Write every line of the material below as a JSON list of strings, one string per line, and leave out any blank lines.
### Data section
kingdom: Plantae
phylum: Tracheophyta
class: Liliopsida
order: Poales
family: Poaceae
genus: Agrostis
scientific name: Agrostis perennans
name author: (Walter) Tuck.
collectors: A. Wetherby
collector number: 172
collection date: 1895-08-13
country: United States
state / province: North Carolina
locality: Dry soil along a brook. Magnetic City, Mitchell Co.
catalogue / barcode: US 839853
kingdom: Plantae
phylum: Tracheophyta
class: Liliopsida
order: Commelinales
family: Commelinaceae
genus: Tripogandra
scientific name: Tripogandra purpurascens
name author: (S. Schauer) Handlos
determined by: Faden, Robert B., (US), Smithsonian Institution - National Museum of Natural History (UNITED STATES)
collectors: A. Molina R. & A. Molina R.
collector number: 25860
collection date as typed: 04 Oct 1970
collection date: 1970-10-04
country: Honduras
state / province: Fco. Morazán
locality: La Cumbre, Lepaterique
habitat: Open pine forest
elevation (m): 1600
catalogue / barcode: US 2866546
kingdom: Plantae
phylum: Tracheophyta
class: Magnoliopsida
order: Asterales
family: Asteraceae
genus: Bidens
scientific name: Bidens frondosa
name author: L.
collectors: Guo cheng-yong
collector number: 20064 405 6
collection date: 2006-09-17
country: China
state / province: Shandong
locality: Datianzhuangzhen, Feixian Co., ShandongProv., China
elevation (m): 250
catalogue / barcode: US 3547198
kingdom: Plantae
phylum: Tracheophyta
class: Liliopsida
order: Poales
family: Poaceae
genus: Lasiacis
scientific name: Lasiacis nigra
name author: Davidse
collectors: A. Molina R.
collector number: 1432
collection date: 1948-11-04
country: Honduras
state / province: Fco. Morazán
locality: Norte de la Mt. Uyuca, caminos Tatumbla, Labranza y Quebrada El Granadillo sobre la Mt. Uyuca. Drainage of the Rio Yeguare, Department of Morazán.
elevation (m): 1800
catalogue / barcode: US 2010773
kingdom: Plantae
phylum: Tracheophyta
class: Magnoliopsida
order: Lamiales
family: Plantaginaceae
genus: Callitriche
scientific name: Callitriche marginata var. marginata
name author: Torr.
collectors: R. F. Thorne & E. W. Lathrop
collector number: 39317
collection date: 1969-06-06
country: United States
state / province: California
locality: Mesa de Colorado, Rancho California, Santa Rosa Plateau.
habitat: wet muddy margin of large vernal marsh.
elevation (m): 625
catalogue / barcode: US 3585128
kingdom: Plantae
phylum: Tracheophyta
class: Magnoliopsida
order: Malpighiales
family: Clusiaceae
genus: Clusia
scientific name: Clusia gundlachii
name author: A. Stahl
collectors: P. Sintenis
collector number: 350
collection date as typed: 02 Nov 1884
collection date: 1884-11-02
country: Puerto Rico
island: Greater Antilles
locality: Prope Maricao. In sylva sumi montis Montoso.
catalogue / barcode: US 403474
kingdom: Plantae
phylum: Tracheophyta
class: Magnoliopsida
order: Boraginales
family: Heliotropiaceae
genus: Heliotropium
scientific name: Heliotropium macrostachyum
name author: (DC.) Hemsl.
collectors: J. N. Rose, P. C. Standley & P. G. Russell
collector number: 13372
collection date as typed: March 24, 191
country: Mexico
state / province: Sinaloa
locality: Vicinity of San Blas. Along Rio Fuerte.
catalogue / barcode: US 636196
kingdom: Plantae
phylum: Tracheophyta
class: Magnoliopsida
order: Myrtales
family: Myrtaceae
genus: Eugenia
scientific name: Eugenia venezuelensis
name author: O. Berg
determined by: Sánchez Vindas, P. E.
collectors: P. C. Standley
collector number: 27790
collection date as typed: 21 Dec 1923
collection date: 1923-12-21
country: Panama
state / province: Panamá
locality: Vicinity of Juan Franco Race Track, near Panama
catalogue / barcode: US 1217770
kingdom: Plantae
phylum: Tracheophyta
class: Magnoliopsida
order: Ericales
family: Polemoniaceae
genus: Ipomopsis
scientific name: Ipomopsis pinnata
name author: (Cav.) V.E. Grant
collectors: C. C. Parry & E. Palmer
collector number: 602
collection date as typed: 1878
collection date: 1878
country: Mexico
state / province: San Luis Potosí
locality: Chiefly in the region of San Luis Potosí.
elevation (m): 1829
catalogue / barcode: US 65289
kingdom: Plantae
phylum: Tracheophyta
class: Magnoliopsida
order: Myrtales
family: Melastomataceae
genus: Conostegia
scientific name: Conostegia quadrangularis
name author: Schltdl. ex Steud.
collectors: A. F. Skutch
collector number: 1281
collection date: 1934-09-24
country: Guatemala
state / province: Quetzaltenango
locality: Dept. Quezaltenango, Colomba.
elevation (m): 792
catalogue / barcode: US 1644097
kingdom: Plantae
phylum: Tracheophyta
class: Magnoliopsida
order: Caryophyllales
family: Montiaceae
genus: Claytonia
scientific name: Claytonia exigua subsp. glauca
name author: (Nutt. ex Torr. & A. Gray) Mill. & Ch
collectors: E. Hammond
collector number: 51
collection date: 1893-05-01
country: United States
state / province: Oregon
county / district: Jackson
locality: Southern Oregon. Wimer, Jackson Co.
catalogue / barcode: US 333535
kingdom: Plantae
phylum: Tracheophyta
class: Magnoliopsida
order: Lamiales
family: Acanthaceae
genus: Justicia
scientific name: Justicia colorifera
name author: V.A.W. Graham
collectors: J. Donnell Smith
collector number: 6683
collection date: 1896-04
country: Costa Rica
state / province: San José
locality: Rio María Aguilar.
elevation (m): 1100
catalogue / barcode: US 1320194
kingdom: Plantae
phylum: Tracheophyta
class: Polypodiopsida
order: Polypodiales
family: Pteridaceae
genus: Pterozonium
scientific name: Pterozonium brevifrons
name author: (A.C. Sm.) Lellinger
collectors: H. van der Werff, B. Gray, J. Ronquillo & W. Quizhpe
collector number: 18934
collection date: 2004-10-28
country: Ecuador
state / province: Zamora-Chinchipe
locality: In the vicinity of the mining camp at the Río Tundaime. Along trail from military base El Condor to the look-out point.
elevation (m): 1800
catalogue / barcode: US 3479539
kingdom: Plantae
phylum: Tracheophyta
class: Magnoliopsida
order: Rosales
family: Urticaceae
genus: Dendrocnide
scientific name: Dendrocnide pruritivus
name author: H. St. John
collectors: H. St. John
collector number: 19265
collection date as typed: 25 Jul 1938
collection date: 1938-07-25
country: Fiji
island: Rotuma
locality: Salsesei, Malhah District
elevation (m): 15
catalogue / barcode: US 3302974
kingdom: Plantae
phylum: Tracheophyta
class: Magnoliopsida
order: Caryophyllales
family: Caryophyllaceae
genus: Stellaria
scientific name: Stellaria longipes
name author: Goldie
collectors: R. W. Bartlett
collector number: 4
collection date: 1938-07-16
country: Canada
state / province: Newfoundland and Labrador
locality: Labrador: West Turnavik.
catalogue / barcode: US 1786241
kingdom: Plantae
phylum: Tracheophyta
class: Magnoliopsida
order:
######
**The reply:**
[
  "kingdom: Plantae",
  "phylum: Tracheophyta",
  "class: Liliopsida",
  "order: Poales",
  "family: Poaceae",
  "genus: Agrostis",
  "scientific name: Agrostis perennans",
  "name author: (Walter) Tuck.",
  "collectors: A. Wetherby",
  "collector number: 172",
  "collection date: 1895-08-13",
  "country: United States",
  "state / province: North Carolina",
  "locality: Dry soil along a brook. Magnetic City, Mitchell Co.",
  "catalogue / barcode: US 839853",
  "kingdom: Plantae",
  "phylum: Tracheophyta",
  "class: Liliopsida",
  "order: Commelinales",
  "family: Commelinaceae",
  "genus: Tripogandra",
  "scientific name: Tripogandra purpurascens",
  "name author: (S. Schauer) Handlos",
  "determined by: Faden, Robert B., (US), Smithsonian Institution - National Museum of Natural History (UNITED STATES)",
  "collectors: A. Molina R. & A. Molina R.",
  "collector number: 25860",
  "collection date as typed: 04 Oct 1970",
  "collection date: 1970-10-04",
  "country: Honduras",
  "state / province: Fco. Morazán",
  "locality: La Cumbre, Lepaterique",
  "habitat: Open pine forest",
  "elevation (m): 1600",
  "catalogue / barcode: US 2866546",
  "kingdom: Plantae",
  "phylum: Tracheophyta",
  "class: Magnoliopsida",
  "order: Asterales",
  "family: Asteraceae",
  "genus: Bidens",
  "scientific name: Bidens frondosa",
  "name author: L.",
  "collectors: Guo cheng-yong",
  "collector number: 20064 405 6",
  "collection date: 2006-09-17",
  "country: China",
  "state / province: Shandong",
  "locality: Datianzhuangzhen, Feixian Co., ShandongProv., China",
  "elevation (m): 250",
  "catalogue / barcode: US 3547198",
  "kingdom: Plantae",
  "phylum: Tracheophyta",
  "class: Liliopsida",
  "order: Poales",
  "family: Poaceae",
  "genus: Lasiacis",
  "scientific name: Lasiacis nigra",
  "name author: Davidse",
  "collectors: A. Molina R.",
  "collector number: 1432",
  "collection date: 1948-11-04",
  "country: Honduras",
  "state / province: Fco. Morazán",
  "locality: Norte de la Mt. Uyuca, caminos Tatumbla, Labranza y Quebrada El Granadillo sobre la Mt. Uyuca. Drainage of the Rio Yeguare, Department of Morazán.",
  "elevation (m): 1800",
  "catalogue / barcode: US 2010773",
  "kingdom: Plantae",
  "phylum: Tracheophyta",
  "class: Magnoliopsida",
  "order: Lamiales",
  "family: Plantaginaceae",
  "genus: Callitriche",
  "scientific name: Callitriche marginata var. marginata",
  "name author: Torr.",
  "collectors: R. F. Thorne & E. W. Lathrop",
  "collector number: 39317",
  "collection date: 1969-06-06",
  "country: United States",
  "state / province: California",
  "locality: Mesa de Colorado, Rancho California, Santa Rosa Plateau.",
  "habitat: wet muddy margin of large vernal marsh.",
  "elevation (m): 625",
  "catalogue / barcode: US 3585128",
  "kingdom: Plantae",
  "phylum: Tracheophyta",
  "class: Magnoliopsida",
  "order: Malpighiales",
  "family: Clusiaceae",
  "genus: Clusia",
  "scientific name: Clusia gundlachii",
  "name author: A. Stahl",
  "collectors: P. Sintenis",
  "collector number: 350",
  "collection date as typed: 02 Nov 1884",
  "collection date: 1884-11-02",
  "country: Puerto Rico",
  "island: Greater Antilles",
  "locality: Prope Maricao. In sylva sumi montis Montoso.",
  "catalogue / barcode: US 403474",
  "kingdom: Plantae",
  "phylum: Tracheophyta",
  "class: Magnoliopsida",
  "order: Boraginales",
  "family: Heliotropiaceae",
  "genus: Heliotropium",
  "scientific name: Heliotropium macrostachyum",
  "name author: (DC.) Hemsl.",
  "collectors: J. N. Rose, P. C. Standley & P. G. Russell",
  "collector number: 13372",
  "collection date as typed: March 24, 191",
  "country: Mexico",
  "state / province: Sinaloa",
  "locality: Vicinity of San Blas. Along Rio Fuerte.",
  "catalogue / barcode: US 636196",
  "kingdom: Plantae",
  "phylum: Tracheophyta",
  "class: Magnoliopsida",
  "order: Myrtales",
  "family: Myrtaceae",
  "genus: Eugenia",
  "scientific name: Eugenia venezuelensis",
  "name author: O. Berg",
  "determined by: Sánchez Vindas, P. E.",
  "collectors: P. C. Standley",
  "collector number: 27790",
  "collection date as typed: 21 Dec 1923",
  "collection date: 1923-12-21",
  "country: Panama",
  "state / province: Panamá",
  "locality: Vicinity of Juan Franco Race Track, near Panama",
  "catalogue / barcode: US 1217770",
  "kingdom: Plantae",
  "phylum: Tracheophyta",
  "class: Magnoliopsida",
  "order: Ericales",
  "family: Polemoniaceae",
  "genus: Ipomopsis",
  "scientific name: Ipomopsis pinnata",
  "name author: (Cav.) V.E. Grant",
  "collectors: C. C. Parry & E. Palmer",
  "collector number: 602",
  "collection date as typed: 1878",
  "collection date: 1878",
  "country: Mexico",
  "state / province: San Luis Potosí",
  "locality: Chiefly in the region of San Luis Potosí.",
  "elevation (m): 1829",
  "catalogue / barcode: US 65289",
  "kingdom: Plantae",
  "phylum: Tracheophyta",
  "class: Magnoliopsida",
  "order: Myrtales",
  "family: Melastomataceae",
  "genus: Conostegia",
  "scientific name: Conostegia quadrangularis",
  "name author: Schltdl. ex Steud.",
  "collectors: A. F. Skutch",
  "collector number: 1281",
  "collection date: 1934-09-24",
  "country: Guatemala",
  "state / province: Quetzaltenango",
  "locality: Dept. Quezaltenango, Colomba.",
  "elevation (m): 792",
  "catalogue / barcode: US 1644097",
  "kingdom: Plantae",
  "phylum: Tracheophyta",
  "class: Magnoliopsida",
  "order: Caryophyllales",
  "family: Montiaceae",
  "genus: Claytonia",
  "scientific name: Claytonia exigua subsp. glauca",
  "name author: (Nutt. ex Torr. & A. Gray) Mill. & Ch",
  "collectors: E. Hammond",
  "collector number: 51",
  "collection date: 1893-05-01",
  "country: United States",
  "state / province: Oregon",
  "county / district: Jackson",
  "locality: Southern Oregon. Wimer, Jackson Co.",
  "catalogue / barcode: US 333535",
  "kingdom: Plantae",
  "phylum: Tracheophyta",
  "class: Magnoliopsida",
  "order: Lamiales",
  "family: Acanthaceae",
  "genus: Justicia",
  "scientific name: Justicia colorifera",
  "name author: V.A.W. Graham",
  "collectors: J. Donnell Smith",
  "collector number: 6683",
  "collection date: 1896-04",
  "country: Costa Rica",
  "state / province: San José",
  "locality: Rio María Aguilar.",
  "elevation (m): 1100",
  "catalogue / barcode: US 1320194",
  "kingdom: Plantae",
  "phylum: Tracheophyta",
  "class: Polypodiopsida",
  "order: Polypodiales",
  "family: Pteridaceae",
  "genus: Pterozonium",
  "scientific name: Pterozonium brevifrons",
  "name author: (A.C. Sm.) Lellinger",
  "collectors: H. van der Werff, B. Gray, J. Ronquillo & W. Quizhpe",
  "collector number: 18934",
  "collection date: 2004-10-28",
  "country: Ecuador",
  "state / province: Zamora-Chinchipe",
  "locality: In the vicinity of the mining camp at the Río Tundaime. Along trail from military base El Condor to the look-out point.",
  "elevation (m): 1800",
  "catalogue / barcode: US 3479539",
  "kingdom: Plantae",
  "phylum: Tracheophyta",
  "class: Magnoliopsida",
  "order: Rosales",
  "family: Urticaceae",
  "genus: Dendrocnide",
  "scientific name: Dendrocnide pruritivus",
  "name author: H. St. John",
  "collectors: H. St. John",
  "collector number: 19265",
  "collection date as typed: 25 Jul 1938",
  "collection date: 1938-07-25",
  "country: Fiji",
  "island: Rotuma",
  "locality: Salsesei, Malhah District",
  "elevation (m): 15",
  "catalogue / barcode: US 3302974",
  "kingdom: Plantae",
  "phylum: Tracheophyta",
  "class: Magnoliopsida",
  "order: Caryophyllales",
  "family: Caryophyllaceae",
  "genus: Stellaria",
  "scientific name: Stellaria longipes",
  "name author: Goldie",
  "collectors: R. W. Bartlett",
  "collector number: 4",
  "collection date: 1938-07-16",
  "country: Canada",
  "state / province: Newfoundland and Labrador",
  "locality: Labrador: West Turnavik.",
  "catalogue / barcode: US 1786241",
  "kingdom: Plantae",
  "phylum: Tracheophyta",
  "class: Magnoliopsida",
  "order:"
]